Across the floor, Guthrie whistled to her. From the intensity in his eyes, he was surfing the crest of a caffeine wave. “More files were delivered last night. Bring them up from Evidence. Team meeting in twenty.”
Thirty hours after the first victim was found in the cornfield, the department had ramped up a major investigation team for the killings. Guthrie had gathered a squad of detectives and turned a back section of the station into a war room.

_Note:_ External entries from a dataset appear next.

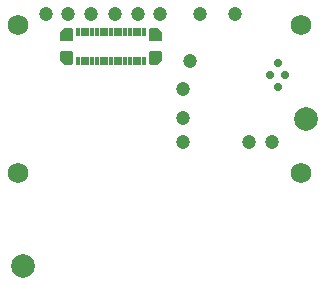
<source format=gbs>
G04*
G04 #@! TF.GenerationSoftware,Altium Limited,Altium Designer,21.6.1 (37)*
G04*
G04 Layer_Color=16711935*
%FSLAX44Y44*%
%MOMM*%
G71*
G04*
G04 #@! TF.SameCoordinates,E8A9E921-0961-4E98-9D42-7A75F99DFC46*
G04*
G04*
G04 #@! TF.FilePolarity,Negative*
G04*
G01*
G75*
%ADD45C,2.0000*%
%ADD54C,1.7272*%
%ADD55C,0.7132*%
%ADD74C,1.2032*%
%ADD75R,0.4332X0.7032*%
G36*
X-74567Y76960D02*
X-74436Y76933D01*
X-74310Y76891D01*
X-74191Y76832D01*
X-74080Y76758D01*
X-73980Y76670D01*
X-73892Y76570D01*
X-73818Y76459D01*
X-73759Y76340D01*
X-73717Y76213D01*
X-73691Y76083D01*
X-73682Y75950D01*
Y66750D01*
X-73691Y66617D01*
X-73717Y66487D01*
X-73759Y66360D01*
X-73818Y66241D01*
X-73892Y66130D01*
X-73980Y66030D01*
X-74080Y65942D01*
X-74191Y65868D01*
X-74310Y65809D01*
X-74436Y65767D01*
X-74567Y65740D01*
X-74700Y65732D01*
X-80700D01*
X-80833Y65740D01*
X-80963Y65767D01*
X-81090Y65809D01*
X-81209Y65868D01*
X-81320Y65942D01*
X-81420Y66030D01*
X-84420Y69030D01*
X-84508Y69130D01*
X-84582Y69241D01*
X-84641Y69360D01*
X-84684Y69486D01*
X-84710Y69617D01*
X-84718Y69750D01*
Y75950D01*
X-84710Y76083D01*
X-84684Y76213D01*
X-84641Y76340D01*
X-84582Y76459D01*
X-84508Y76570D01*
X-84420Y76670D01*
X-84320Y76758D01*
X-84209Y76832D01*
X-84090Y76891D01*
X-83963Y76933D01*
X-83833Y76960D01*
X-83700Y76968D01*
X-74700D01*
X-74700Y76968D01*
X-74567Y76960D01*
D02*
G37*
G36*
Y96760D02*
X-74436Y96734D01*
X-74310Y96691D01*
X-74191Y96632D01*
X-74080Y96558D01*
X-73980Y96470D01*
X-73892Y96370D01*
X-73818Y96259D01*
X-73759Y96140D01*
X-73717Y96013D01*
X-73691Y95883D01*
X-73682Y95750D01*
Y86550D01*
X-73691Y86417D01*
X-73717Y86286D01*
X-73759Y86160D01*
X-73818Y86041D01*
X-73892Y85930D01*
X-73980Y85830D01*
X-74080Y85742D01*
X-74191Y85668D01*
X-74310Y85609D01*
X-74436Y85567D01*
X-74567Y85541D01*
X-74700Y85532D01*
X-74700Y85532D01*
X-83700D01*
X-83833Y85541D01*
X-83963Y85567D01*
X-84090Y85609D01*
X-84209Y85668D01*
X-84320Y85742D01*
X-84420Y85830D01*
X-84508Y85930D01*
X-84582Y86041D01*
X-84641Y86160D01*
X-84684Y86286D01*
X-84710Y86417D01*
X-84718Y86550D01*
Y92750D01*
X-84710Y92883D01*
X-84684Y93013D01*
X-84641Y93140D01*
X-84582Y93259D01*
X-84508Y93370D01*
X-84420Y93470D01*
X-81420Y96470D01*
X-81320Y96558D01*
X-81209Y96632D01*
X-81090Y96691D01*
X-80963Y96734D01*
X-80833Y96760D01*
X-80700Y96768D01*
X-74700D01*
X-74567Y96760D01*
D02*
G37*
G36*
X-7800Y76968D02*
X1200D01*
X1333Y76960D01*
X1463Y76933D01*
X1590Y76891D01*
X1709Y76832D01*
X1820Y76758D01*
X1920Y76670D01*
X2008Y76570D01*
X2082Y76459D01*
X2141Y76340D01*
X2183Y76213D01*
X2209Y76083D01*
X2218Y75950D01*
Y69750D01*
X2209Y69617D01*
X2183Y69486D01*
X2141Y69360D01*
X2082Y69241D01*
X2008Y69130D01*
X1920Y69030D01*
X-1080Y66030D01*
X-1180Y65942D01*
X-1291Y65868D01*
X-1410Y65809D01*
X-1537Y65767D01*
X-1667Y65740D01*
X-1800Y65732D01*
X-7800D01*
X-7933Y65740D01*
X-8063Y65767D01*
X-8190Y65809D01*
X-8309Y65868D01*
X-8420Y65942D01*
X-8520Y66030D01*
X-8608Y66130D01*
X-8682Y66241D01*
X-8741Y66360D01*
X-8784Y66487D01*
X-8809Y66617D01*
X-8818Y66750D01*
Y75950D01*
X-8809Y76083D01*
X-8784Y76213D01*
X-8741Y76340D01*
X-8682Y76459D01*
X-8608Y76570D01*
X-8520Y76670D01*
X-8420Y76758D01*
X-8309Y76832D01*
X-8190Y76891D01*
X-8063Y76933D01*
X-7933Y76960D01*
X-7800Y76968D01*
X-7800Y76968D01*
D02*
G37*
G36*
X-1667Y96760D02*
X-1537Y96734D01*
X-1410Y96691D01*
X-1291Y96632D01*
X-1180Y96558D01*
X-1080Y96470D01*
X1920Y93470D01*
X2008Y93370D01*
X2082Y93259D01*
X2141Y93140D01*
X2183Y93013D01*
X2209Y92883D01*
X2218Y92750D01*
Y86550D01*
X2209Y86417D01*
X2183Y86286D01*
X2141Y86160D01*
X2082Y86041D01*
X2008Y85930D01*
X1920Y85830D01*
X1820Y85742D01*
X1709Y85668D01*
X1590Y85609D01*
X1463Y85567D01*
X1333Y85541D01*
X1200Y85532D01*
X-7800D01*
X-7800Y85532D01*
X-7933Y85541D01*
X-8063Y85567D01*
X-8190Y85609D01*
X-8309Y85668D01*
X-8420Y85742D01*
X-8520Y85830D01*
X-8608Y85930D01*
X-8682Y86041D01*
X-8741Y86160D01*
X-8784Y86286D01*
X-8809Y86417D01*
X-8818Y86550D01*
Y95750D01*
X-8809Y95883D01*
X-8784Y96013D01*
X-8741Y96140D01*
X-8682Y96259D01*
X-8608Y96370D01*
X-8520Y96470D01*
X-8420Y96558D01*
X-8309Y96632D01*
X-8190Y96691D01*
X-8063Y96734D01*
X-7933Y96760D01*
X-7800Y96768D01*
X-1800D01*
X-1667Y96760D01*
D02*
G37*
D45*
X-116000Y-105000D02*
D03*
X124000Y20000D02*
D03*
D54*
X120000Y-25690D02*
D03*
X-120000D02*
D03*
X120000Y99310D02*
D03*
X-120000D02*
D03*
D55*
X93500Y57000D02*
D03*
X106500D02*
D03*
X100000Y67000D02*
D03*
Y47000D02*
D03*
D74*
X34000Y109000D02*
D03*
X76000Y0D02*
D03*
X26000Y69000D02*
D03*
X-96000Y109000D02*
D03*
X0D02*
D03*
X95000Y0D02*
D03*
X64000Y109000D02*
D03*
X20000Y45000D02*
D03*
Y21000D02*
D03*
Y0D02*
D03*
X-58000Y109000D02*
D03*
X-78000D02*
D03*
X-18000D02*
D03*
X-38000D02*
D03*
D75*
X-13247Y69250D02*
D03*
X-17247D02*
D03*
X-21247D02*
D03*
X-25247D02*
D03*
X-29247D02*
D03*
X-33247D02*
D03*
X-37247D02*
D03*
X-41247D02*
D03*
X-45247D02*
D03*
X-49247D02*
D03*
X-53247D02*
D03*
X-57247D02*
D03*
X-61247D02*
D03*
X-65247D02*
D03*
X-69247D02*
D03*
X-13247Y93250D02*
D03*
X-17247D02*
D03*
X-21247D02*
D03*
X-25247D02*
D03*
X-29247D02*
D03*
X-33247D02*
D03*
X-37247D02*
D03*
X-41247D02*
D03*
X-45247D02*
D03*
X-49247D02*
D03*
X-53247D02*
D03*
X-57247D02*
D03*
X-61247D02*
D03*
X-65247D02*
D03*
X-69247D02*
D03*
M02*

</source>
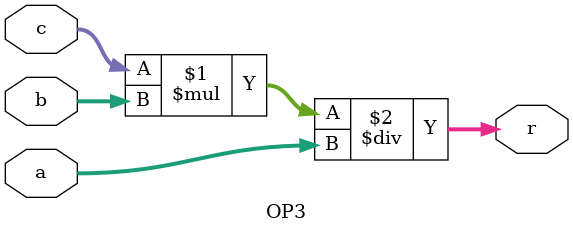
<source format=v>
module OP3(

input [7:0]a,b,c,
output [15:0]r

);

assign r = (c*b)/a;

endmodule

</source>
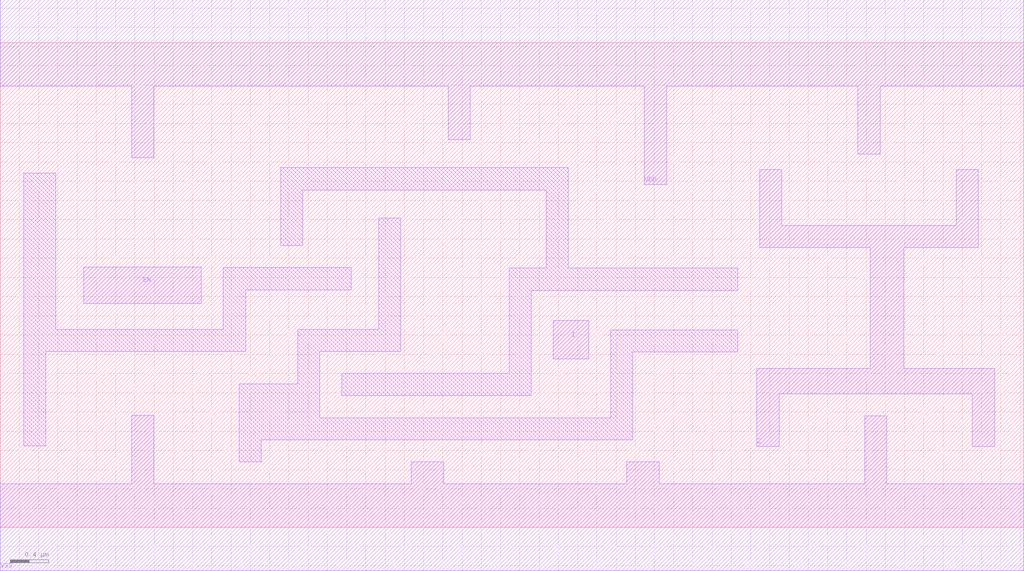
<source format=lef>
# Copyright 2022 GlobalFoundries PDK Authors
#
# Licensed under the Apache License, Version 2.0 (the "License");
# you may not use this file except in compliance with the License.
# You may obtain a copy of the License at
#
#      http://www.apache.org/licenses/LICENSE-2.0
#
# Unless required by applicable law or agreed to in writing, software
# distributed under the License is distributed on an "AS IS" BASIS,
# WITHOUT WARRANTIES OR CONDITIONS OF ANY KIND, either express or implied.
# See the License for the specific language governing permissions and
# limitations under the License.

MACRO gf180mcu_fd_sc_mcu9t5v0__bufz_3
  CLASS core ;
  FOREIGN gf180mcu_fd_sc_mcu9t5v0__bufz_3 0.0 0.0 ;
  ORIGIN 0 0 ;
  SYMMETRY X Y ;
  SITE GF018hv5v_green_sc9 ;
  SIZE 10.64 BY 5.04 ;
  PIN EN
    DIRECTION INPUT ;
    ANTENNAGATEAREA 3.384 ;
    PORT
      LAYER METAL1 ;
        POLYGON 0.87 2.33 2.09 2.33 2.09 2.71 0.87 2.71  ;
    END
  END EN
  PIN I
    DIRECTION INPUT ;
    ANTENNAGATEAREA 2.547 ;
    PORT
      LAYER METAL1 ;
        POLYGON 5.75 1.75 6.115 1.75 6.115 2.15 5.75 2.15  ;
    END
  END I
  PIN Z
    DIRECTION OUTPUT ;
    ANTENNADIFFAREA 2.9952 ;
    PORT
      LAYER METAL1 ;
        POLYGON 7.895 2.91 9.045 2.91 9.045 1.65 7.865 1.65 7.865 0.84 8.095 0.84 8.095 1.39 10.105 1.39 10.105 0.84 10.335 0.84 10.335 1.65 9.39 1.65 9.39 2.91 10.165 2.91 10.165 3.72 9.935 3.72 9.935 3.14 8.125 3.14 8.125 3.72 7.895 3.72  ;
    END
  END Z
  PIN VDD
    DIRECTION INOUT ;
    USE power ;
    SHAPE ABUTMENT ;
    PORT
      LAYER METAL1 ;
        POLYGON 0 4.59 1.365 4.59 1.365 3.845 1.595 3.845 1.595 4.59 4.655 4.59 4.655 4.035 4.885 4.035 4.885 4.59 6.695 4.59 6.695 3.565 6.925 3.565 6.925 4.59 7.665 4.59 8.915 4.59 8.915 3.88 9.145 3.88 9.145 4.59 10.64 4.59 10.64 5.49 7.665 5.49 0 5.49  ;
    END
  END VDD
  PIN VSS
    DIRECTION INOUT ;
    USE ground ;
    SHAPE ABUTMENT ;
    PORT
      LAYER METAL1 ;
        POLYGON 0 -0.45 10.64 -0.45 10.64 0.45 9.215 0.45 9.215 1.16 8.985 1.16 8.985 0.45 6.85 0.45 6.85 0.68 6.51 0.68 6.51 0.45 4.61 0.45 4.61 0.68 4.27 0.68 4.27 0.45 1.595 0.45 1.595 1.165 1.365 1.165 1.365 0.45 0 0.45  ;
    END
  END VSS
  OBS
      LAYER METAL1 ;
        POLYGON 0.245 0.845 0.475 0.845 0.475 1.83 2.55 1.83 2.55 2.47 3.65 2.47 3.65 2.7 2.32 2.7 2.32 2.06 0.575 2.06 0.575 3.685 0.245 3.685  ;
        POLYGON 2.485 0.68 2.715 0.68 2.715 0.91 6.575 0.91 6.575 1.825 7.665 1.825 7.665 2.055 6.345 2.055 6.345 1.14 3.32 1.14 3.32 1.83 4.165 1.83 4.165 3.215 3.935 3.215 3.935 2.06 3.09 2.06 3.09 1.49 2.485 1.49  ;
        POLYGON 2.915 2.93 3.145 2.93 3.145 3.51 5.675 3.51 5.675 2.695 5.29 2.695 5.29 1.6 3.55 1.6 3.55 1.37 5.52 1.37 5.52 2.465 7.665 2.465 7.665 2.695 5.905 2.695 5.905 3.74 2.915 3.74  ;
  END
END gf180mcu_fd_sc_mcu9t5v0__bufz_3

</source>
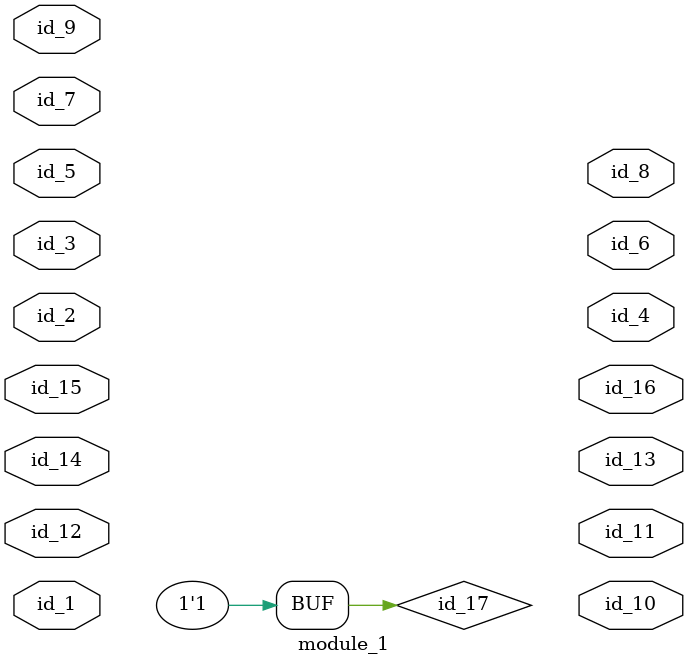
<source format=v>
module module_0 ();
endmodule
module module_1 (
    id_1,
    id_2,
    id_3,
    id_4,
    id_5,
    id_6,
    id_7,
    id_8,
    id_9,
    id_10,
    id_11,
    id_12,
    id_13,
    id_14,
    id_15,
    id_16
);
  output wire id_16;
  input wire id_15;
  input wire id_14;
  output wire id_13;
  input wire id_12;
  output wire id_11;
  output wire id_10;
  inout wire id_9;
  output wire id_8;
  inout wire id_7;
  output wire id_6;
  input wire id_5;
  output wire id_4;
  input wire id_3;
  input wire id_2;
  input wire id_1;
  tri id_17 = -1;
  module_0 modCall_1 ();
  wire id_18, id_19, id_20, id_21, id_22, id_23, id_24, id_25;
endmodule

</source>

One wall was covered with maps, profiles, old Identi-Kit sketches of suspects. And crime scene photos. Caitlin absorbed the new shots that had been tacked up. The cornfield, the bodies, three footprints—men’s size ten—and the trail of mercury. One after another, like Stations of the Cross. She approached the wall.
It was the temple of the Prophet.
September 23, 1993. Giselle Fraser. Found dead, hanging by her wrists from a crossbeam. Wasps swarming so thick in the shack, first responders could hardly see.
March 20, 1994. David Wehner. Suffocated with a plastic bag and left at a traveling carnival. A crime scene photo showed the fun house, cotton candy stand, rides and games—Wild Mouse, Limbo, Skee-Ball—and Wehner’s body, propped in the seat of a Ferris wheel. A note was pinned to his shirt. This is a sign of what was, and is, and is to come.
That was how the killer got his nickname. Talking like a prophet. That’s who he thinks he is. The public latched on, and the media, and finally law enforcement.
Everybody except the killer himself. He never referred to himself by any name. He only signed his messages with the Mercury symbol.